Kalem,Uykusuz,Penguen,Leman, Gırgır.Akbaba(1922-1977),Diken,Kirpi,Çarşaf,Aydede gibi çok sayıda mizah dergisi çıkarılmış ve düşünce hayatımıza renk katmıştır.Son yılların dergileri de gündemde. Mizah ,yasakları deler, denizleri, dağları aşar,insandan insana ulaşır,dünyayı dolaşır. İnsanlara düşünerek gülmeyi öğretir,mutluluğa ve huzura sonsuz bir kapı açar...
“Hiçbir şey senin değil,ne verildiyse avans,/Şu an yaşıyor olmak,senin için büyük bir şans.../ Takvimler değişiyor,zaman hep aynı zaman,/Yaşımız değişiyor,İnsan hep aynı insan.”F.Sezgin
-Ülkemizde ve dünyada insanlar gülmeyi unuttular. Mizahı ve şakayı şeytanlar yok ettiler, nerede bu şeytan hocam? diye Nasrettin Hoca’ya sormuşlar? Hoca: “ Aynaya bak aynaya” demiş...
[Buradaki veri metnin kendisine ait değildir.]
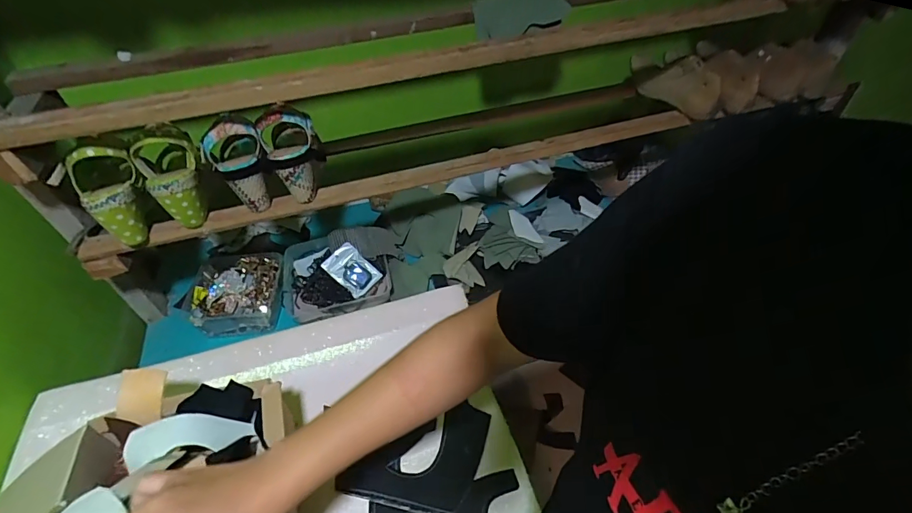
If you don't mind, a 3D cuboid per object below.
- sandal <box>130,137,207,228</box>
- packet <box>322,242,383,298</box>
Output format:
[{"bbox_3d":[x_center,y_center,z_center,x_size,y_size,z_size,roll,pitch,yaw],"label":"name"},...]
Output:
[{"bbox_3d":[-0.411,-0.112,0.635,0.078,0.127,0.071,-29,52,-24],"label":"sandal"},{"bbox_3d":[-0.200,0.026,0.828,0.098,0.011,0.066,45,80,-4],"label":"packet"}]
Araştırmacı, yazar ve kültür adamları dostlarım Hayrettin İvgin’in hazırladığı “Derin Mitoloji” eserinde yer alan “Mitolojik vak vak ağacı” hakkında dünya genelinde yaşayan söylenceleri okuyarak gülmenizi ve Ahmet Semih Tulay’in “Ege’nin Antik Öyküleri” eserlerinde anlatılan “Agron ve Kuş olan kız Kardeşleri” efsanesini okuyarak düşünmenizi tavsiye ederim.Düşündüren ve gülümseten eserlere önem verilmelidir.Çocuklar bu konulara büyük ilgi duyarlar.
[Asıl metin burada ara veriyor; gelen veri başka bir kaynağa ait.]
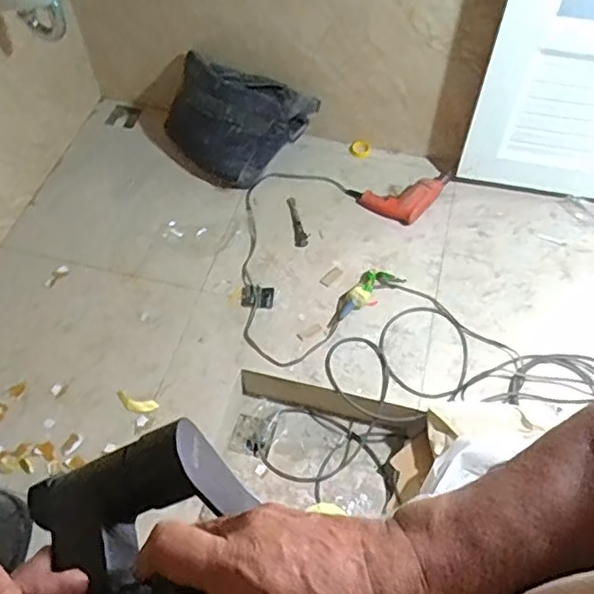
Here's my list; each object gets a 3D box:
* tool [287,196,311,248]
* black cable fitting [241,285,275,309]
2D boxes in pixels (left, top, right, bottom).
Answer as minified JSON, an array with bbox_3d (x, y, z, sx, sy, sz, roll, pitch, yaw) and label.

Çağımızın hastalığı sitresten kurtulmak , sağlıklı ve mutlu olmak için mizaha sarılmalıyız. Gülmeyi bilmeli ve uygulamalıyız. Güzelliği, sevgiyi,iyiliği, heyecanı, mutluluğu ve dostluğu söz sanatıyla kaynaştırarak gülümsemeyi insanlar arasında yaygın hale getirmeliyiz. Poyrazoğlu,Kırca, Devekuşu -Kabere tiyatrosu gibi gülmece ağırlıklı oyunların salonları dolar taşardı.İnsanoğlu yogunluğunu durgunluğunu ve sıkıntısını üzerinden bu oyunlarla atardı...
1 Nisanlarda ve diğer günlerde gülümsemenin insanlar için ne anlama geldiğini tartışmaya açmalıyız.
Gülmek hayat ışığıdır, sevgi ,sevinç ve umuttur.Gülen yüzde ve gönülde gül açar.
“Kuru kaşık ağıza yakışmaz,kuru söz kulağa yakışmaz.”Divanü Lügati’t -Türk’ten.
Seviyeli mizaha büyük gereksinim bulunmaktadır. Huzur, sağlık ve mutluluk için gülünüz.